Your goal: When you reach the line in the listing below that contains "cx_px: -489", begin returning lines exactly as written, and stop after the line that contains "exposure_s: 1/17". Return no other lines.

Given records:
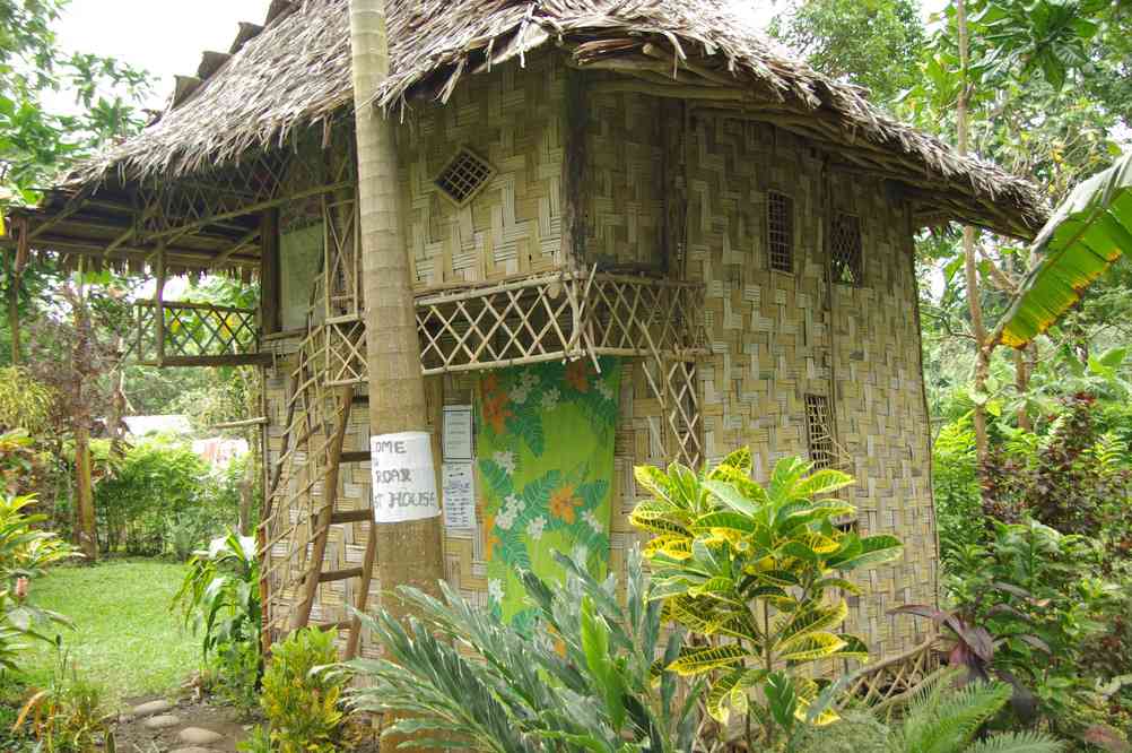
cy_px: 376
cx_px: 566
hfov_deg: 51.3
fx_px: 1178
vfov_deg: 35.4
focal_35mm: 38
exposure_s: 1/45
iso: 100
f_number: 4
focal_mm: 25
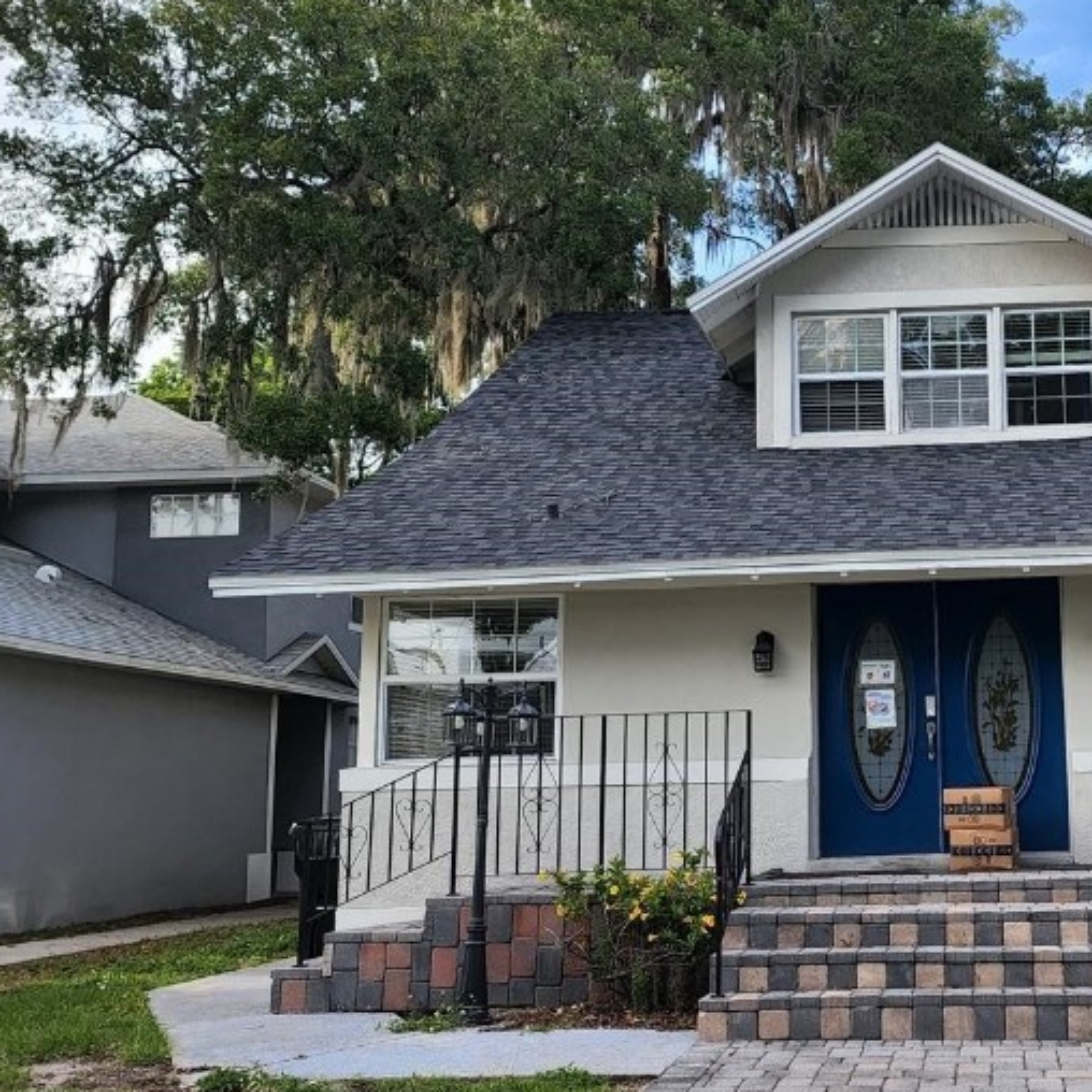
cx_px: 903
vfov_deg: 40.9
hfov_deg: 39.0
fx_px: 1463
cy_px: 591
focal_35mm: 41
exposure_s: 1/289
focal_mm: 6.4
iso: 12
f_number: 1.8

---

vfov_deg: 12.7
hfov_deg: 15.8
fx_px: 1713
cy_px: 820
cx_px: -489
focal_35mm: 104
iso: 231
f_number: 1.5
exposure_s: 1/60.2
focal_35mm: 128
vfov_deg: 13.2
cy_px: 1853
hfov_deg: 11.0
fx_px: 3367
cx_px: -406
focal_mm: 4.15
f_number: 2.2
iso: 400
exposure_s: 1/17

Reply to the task:
cx_px: -489
focal_35mm: 104
iso: 231
f_number: 1.5
exposure_s: 1/60.2
focal_35mm: 128
vfov_deg: 13.2
cy_px: 1853
hfov_deg: 11.0
fx_px: 3367
cx_px: -406
focal_mm: 4.15
f_number: 2.2
iso: 400
exposure_s: 1/17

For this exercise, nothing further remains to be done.